_WORK INSTRUCTION_
Some lines hold the string "readthedocs". Copy all of them from the material that follows.

_AVAILABLE RECORDS_
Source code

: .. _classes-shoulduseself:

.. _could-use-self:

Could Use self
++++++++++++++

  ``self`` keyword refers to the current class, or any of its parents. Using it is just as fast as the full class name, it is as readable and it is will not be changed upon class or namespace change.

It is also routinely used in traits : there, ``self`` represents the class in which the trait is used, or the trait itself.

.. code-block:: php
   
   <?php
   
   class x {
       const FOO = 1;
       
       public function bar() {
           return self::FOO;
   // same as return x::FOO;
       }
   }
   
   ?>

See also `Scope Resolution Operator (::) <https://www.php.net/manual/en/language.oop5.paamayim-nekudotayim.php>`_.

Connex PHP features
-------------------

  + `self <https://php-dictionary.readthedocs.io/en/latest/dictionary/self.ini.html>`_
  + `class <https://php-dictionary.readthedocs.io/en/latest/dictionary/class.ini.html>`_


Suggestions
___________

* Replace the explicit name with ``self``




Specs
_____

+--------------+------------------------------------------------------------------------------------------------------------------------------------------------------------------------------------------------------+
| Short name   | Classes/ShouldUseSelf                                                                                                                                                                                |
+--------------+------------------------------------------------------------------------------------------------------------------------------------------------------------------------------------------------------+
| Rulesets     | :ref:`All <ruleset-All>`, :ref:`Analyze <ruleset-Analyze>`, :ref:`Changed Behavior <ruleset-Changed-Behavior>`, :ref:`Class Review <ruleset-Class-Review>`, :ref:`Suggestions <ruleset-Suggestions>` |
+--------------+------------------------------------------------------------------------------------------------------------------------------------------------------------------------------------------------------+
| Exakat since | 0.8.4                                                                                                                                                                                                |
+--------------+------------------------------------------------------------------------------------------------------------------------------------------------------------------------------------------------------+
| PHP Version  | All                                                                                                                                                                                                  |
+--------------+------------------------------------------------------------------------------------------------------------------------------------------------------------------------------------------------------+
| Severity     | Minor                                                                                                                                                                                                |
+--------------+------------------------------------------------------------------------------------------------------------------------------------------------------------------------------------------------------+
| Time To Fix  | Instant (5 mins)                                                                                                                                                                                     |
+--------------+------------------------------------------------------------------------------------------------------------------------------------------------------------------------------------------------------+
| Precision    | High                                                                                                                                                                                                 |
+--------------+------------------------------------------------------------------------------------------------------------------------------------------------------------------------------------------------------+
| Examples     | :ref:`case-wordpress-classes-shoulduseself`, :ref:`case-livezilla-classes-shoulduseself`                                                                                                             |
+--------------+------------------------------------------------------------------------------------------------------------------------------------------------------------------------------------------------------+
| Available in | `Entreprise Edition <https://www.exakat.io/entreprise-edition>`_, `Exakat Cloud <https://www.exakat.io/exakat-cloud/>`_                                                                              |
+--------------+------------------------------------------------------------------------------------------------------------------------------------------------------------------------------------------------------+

_YOUR SOLUTION_
  + `self <https://php-dictionary.readthedocs.io/en/latest/dictionary/self.ini.html>`_
  + `class <https://php-dictionary.readthedocs.io/en/latest/dictionary/class.ini.html>`_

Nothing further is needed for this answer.